Billings le hace una seña a Sanders, que se levanta.

—Ahora nos marchamos, señor Louie, pero no podemos prolongar mucho este asunto. Si no nos dice lo que queremos saber, tendremos que investigar más minuciosamente a su hija. ¿Entendido?

Cuando los agentes salen, Joy se sienta junto a su padre y solloza inconsolablemente.

—¿Por qué nos hacen esto? ¿Por qué? ¿Por qué?

Me arrodillo junto a mi hija, la abrazo y miro a Sam, buscando en su rostro la esperanza y la fuerza que siempre me ha transmitido.

—Me marché de mi país para ganarme la vida —dice él, absorto en una sombría desesperación—. Vine a América en busca de una oportunidad. Lo hice lo mejor que pude.

—Claro que sí.

Me mira con resignación.

—No quiero que me deporten —dice con tristeza.

—No lo harán. —Le aprieto el brazo—. Pero en caso de que te deporten, yo iré contigo.

Él me mira.

—Eres muy buena, pero ¿y Joy?

—Iré con vosotros, papá.

Estamos los tres abrazados, y entonces recuerdo algo que dijo Z.G. hace mucho tiempo: hablaba de ai kuo, el amor por la patria, y ai jen, el sentimiento por la persona amada. Sam se enfrentó al destino y se marchó de China, y ni siquiera después de todo lo ocurrido ha dejado de creer en América, pero por encima de todo ama a Joy.

—Estoy bien —dice Sam en inglés, dándole unas palmaditas en la cabeza a Joy. Luego vuelve a hablar en sze yup—: Id con Vern. ¿No lo oís en su habitación? Necesita ayuda. Está asustado.

Las dos nos levantamos. Le seco las lágrimas a mi hija. Joy va hacia la habitación de Vern, y Sam me coge la mano. Enrosca un dedo en el brazalete de jade y me retiene para demostrarme lo mucho que me quiere.

—No te preocupes, Zhen Long —me dice.

Luego me suelta y se queda mirándose la mano un momento, frotando las lágrimas de su hija con los dedos.

Cuando entro en la habitación de Vern, lo encuentro muy agitado. Murmura frases incoherentes sobre Mao y su eslogan «Que florezcan cien flores», y dice que ahora el presidente condena a muerte a todos a los que antes animó a criticar al gobierno. Está tan confundido que no puede separar eso de lo que ha oído decir en el salón. Mientras desvaría —está tan alterado que se ha manchado el pañal, y cada vez que se retuerce o golpea la cama con los puños rezuma un olor repugnante—, lamento que mi hermana no esté en casa. Lamento por enésima vez que no se ocupe de su marido. Joy y yo tardamos bastante en tranquilizarlo y limpiarlo. Cuando por fin volvemos al salón, Sam se ha marchado.

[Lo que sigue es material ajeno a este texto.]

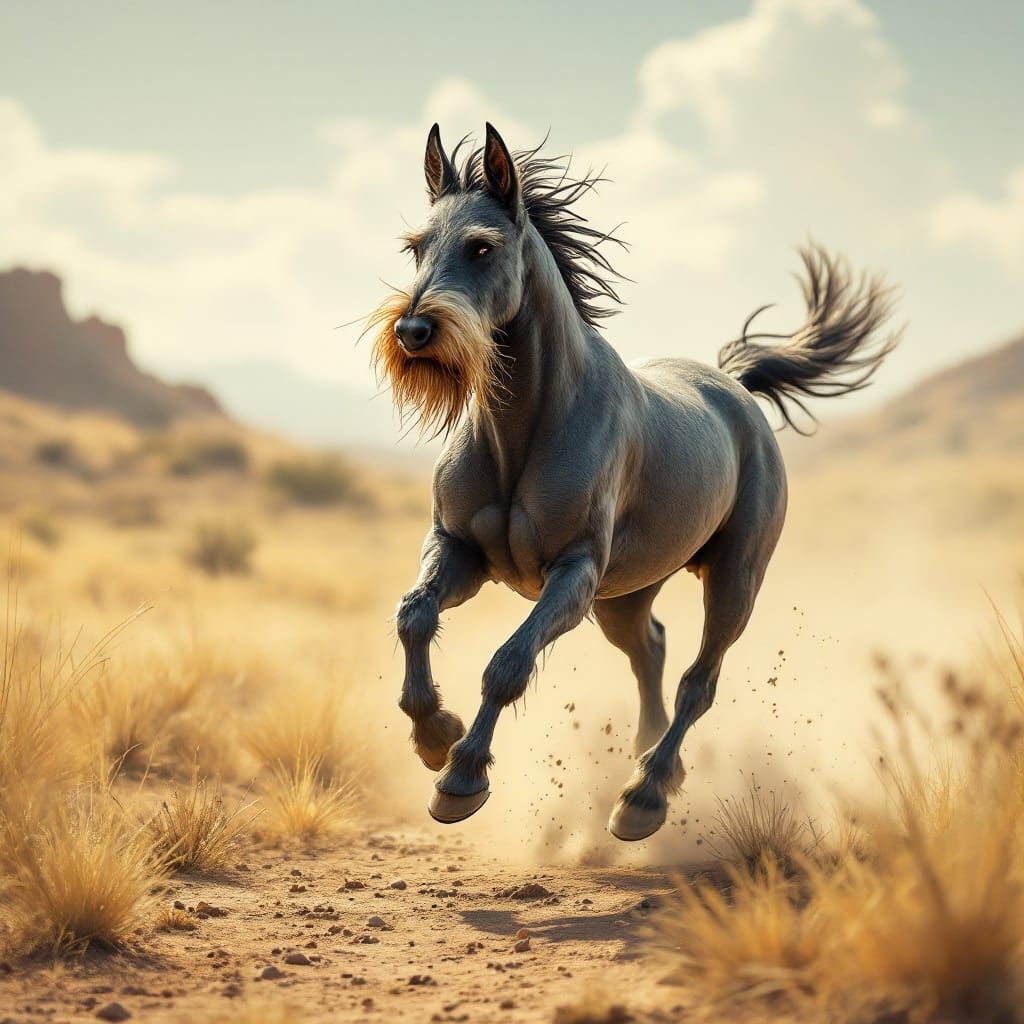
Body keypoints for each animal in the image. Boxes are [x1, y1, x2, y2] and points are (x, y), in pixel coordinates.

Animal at [368, 123, 898, 841]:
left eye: (481, 247)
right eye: (416, 247)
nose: (413, 331)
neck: (526, 428)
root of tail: (738, 388)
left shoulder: (574, 574)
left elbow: (508, 664)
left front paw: (462, 776)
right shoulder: (459, 550)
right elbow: (414, 616)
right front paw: (433, 734)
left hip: (733, 579)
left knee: (699, 681)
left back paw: (644, 796)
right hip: (626, 596)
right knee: (651, 650)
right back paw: (649, 761)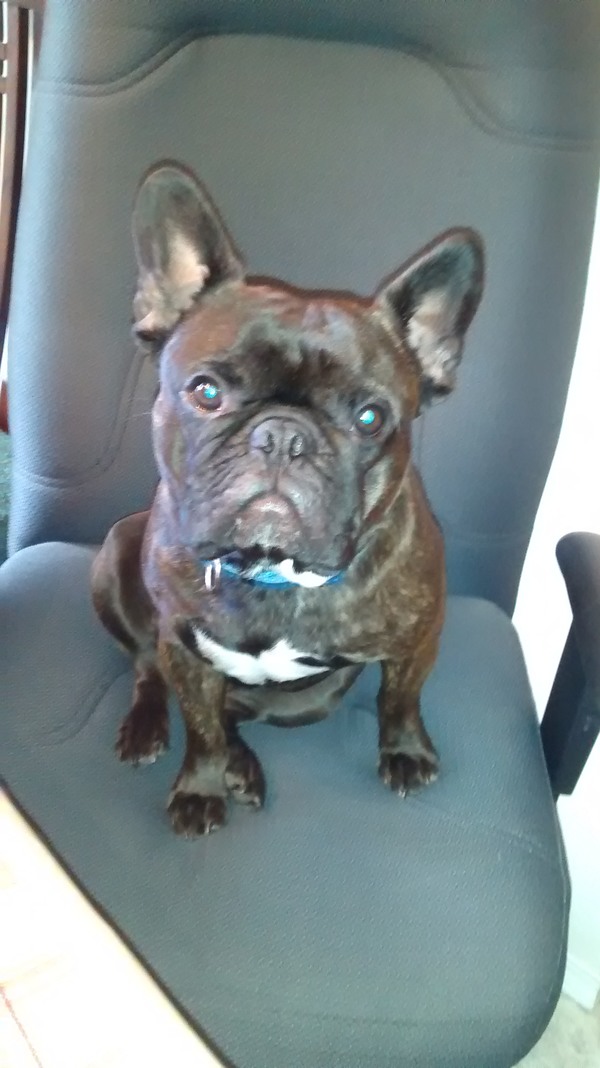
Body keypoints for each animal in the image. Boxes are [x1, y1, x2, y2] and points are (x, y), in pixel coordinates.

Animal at [92, 161, 484, 837]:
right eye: (206, 391)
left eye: (370, 417)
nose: (283, 435)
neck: (272, 571)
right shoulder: (183, 650)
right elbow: (198, 727)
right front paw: (200, 787)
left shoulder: (418, 638)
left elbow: (400, 698)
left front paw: (406, 751)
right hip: (114, 562)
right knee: (147, 668)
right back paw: (157, 731)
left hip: (313, 700)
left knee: (244, 711)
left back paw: (243, 761)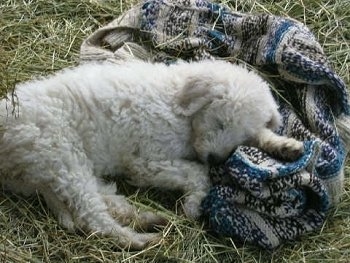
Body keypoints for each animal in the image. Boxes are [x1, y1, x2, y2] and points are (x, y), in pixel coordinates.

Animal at [0, 60, 302, 251]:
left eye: (241, 138)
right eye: (220, 123)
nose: (216, 159)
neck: (178, 105)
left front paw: (285, 145)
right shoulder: (145, 162)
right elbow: (197, 172)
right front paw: (193, 204)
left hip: (63, 166)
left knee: (103, 200)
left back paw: (148, 218)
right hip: (61, 155)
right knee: (93, 219)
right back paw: (140, 240)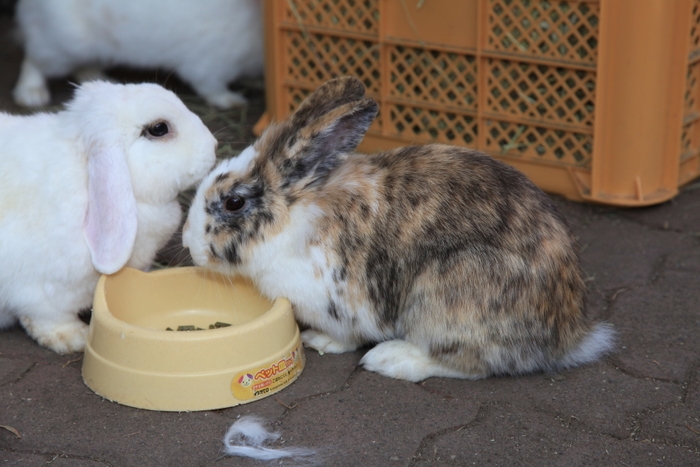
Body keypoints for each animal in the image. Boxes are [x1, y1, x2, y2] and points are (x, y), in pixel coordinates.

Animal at [12, 0, 264, 109]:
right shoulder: (209, 65)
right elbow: (211, 88)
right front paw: (232, 101)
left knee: (84, 69)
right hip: (62, 45)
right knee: (33, 59)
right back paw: (31, 94)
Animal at [183, 77, 616, 384]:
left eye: (233, 203)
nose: (188, 244)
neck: (292, 213)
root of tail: (569, 335)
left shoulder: (343, 301)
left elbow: (347, 334)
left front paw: (318, 340)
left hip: (444, 297)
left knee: (470, 363)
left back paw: (392, 359)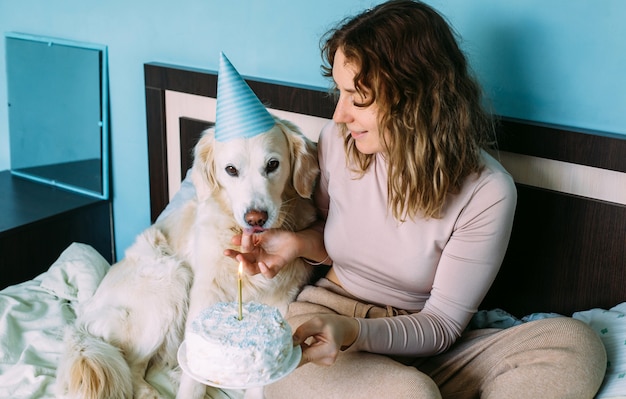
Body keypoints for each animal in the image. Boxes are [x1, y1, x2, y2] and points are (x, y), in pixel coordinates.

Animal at [56, 117, 320, 399]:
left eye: (272, 164)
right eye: (231, 170)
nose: (256, 219)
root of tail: (82, 317)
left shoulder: (282, 300)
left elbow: (261, 386)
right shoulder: (205, 293)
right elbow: (192, 382)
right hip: (169, 281)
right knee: (133, 366)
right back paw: (152, 391)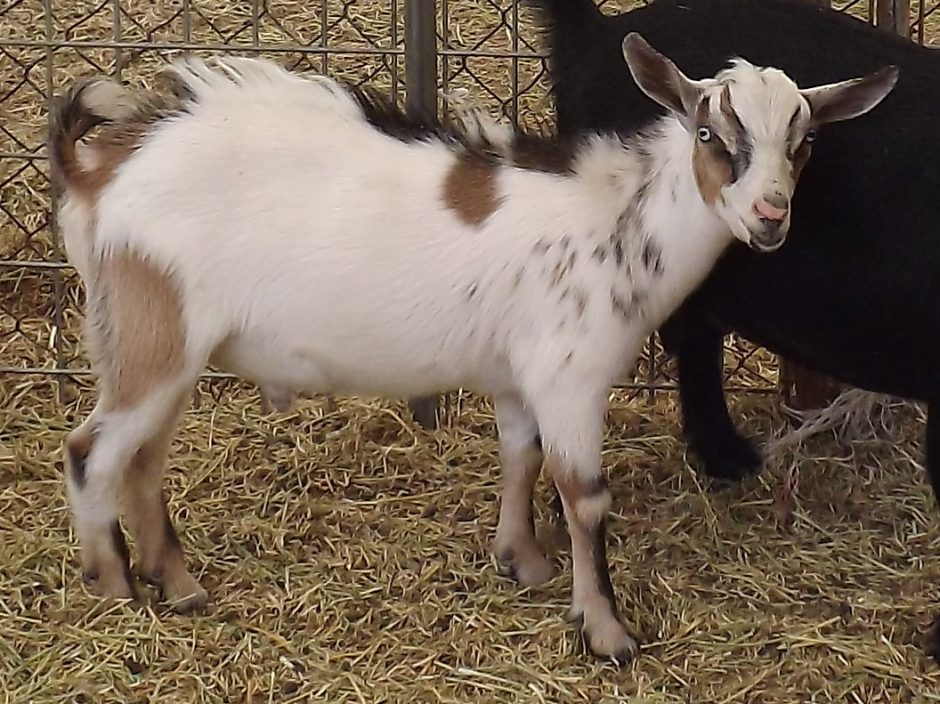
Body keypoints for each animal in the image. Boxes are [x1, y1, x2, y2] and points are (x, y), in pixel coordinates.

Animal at [48, 38, 894, 662]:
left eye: (805, 142)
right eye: (711, 134)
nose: (770, 214)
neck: (614, 222)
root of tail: (98, 172)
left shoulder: (520, 375)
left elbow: (520, 455)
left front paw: (521, 561)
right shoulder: (571, 375)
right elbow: (584, 495)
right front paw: (607, 632)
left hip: (167, 350)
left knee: (143, 458)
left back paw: (179, 583)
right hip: (152, 332)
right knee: (92, 450)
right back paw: (112, 588)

—Tenemos que hablar sobre ese grupo al que perteneces —le digo a Joy—, pero esperaremos a que vuelva tu padre.

Ella no intenta disculparse. Con la absoluta certeza que le confieren su juventud y haberse criado en América, dice:

—Todos somos ciudadanos, y éste es un país libre. No pueden hacernos nada.

Suspiro.

—Ya lo hablaremos con tu padre.

Voy al cuarto de baño de mi habitación para limpiarme el olor de Vern. Me lavo las manos y la cara, y cuando levanto la cabeza veo el reflejo del espejo, por encima de mi hombro…

—¡Sam! —grito.

Me vuelvo hacia el compartimento del inodoro, donde Sam cuelga de una soga. Le abrazo las oscilantes piernas y lo levanto para quitarle peso del cuello. Todo se oscurece ante mis ojos, mi corazón se desmenuza como el polvo y mis gritos de horror me ensordecen.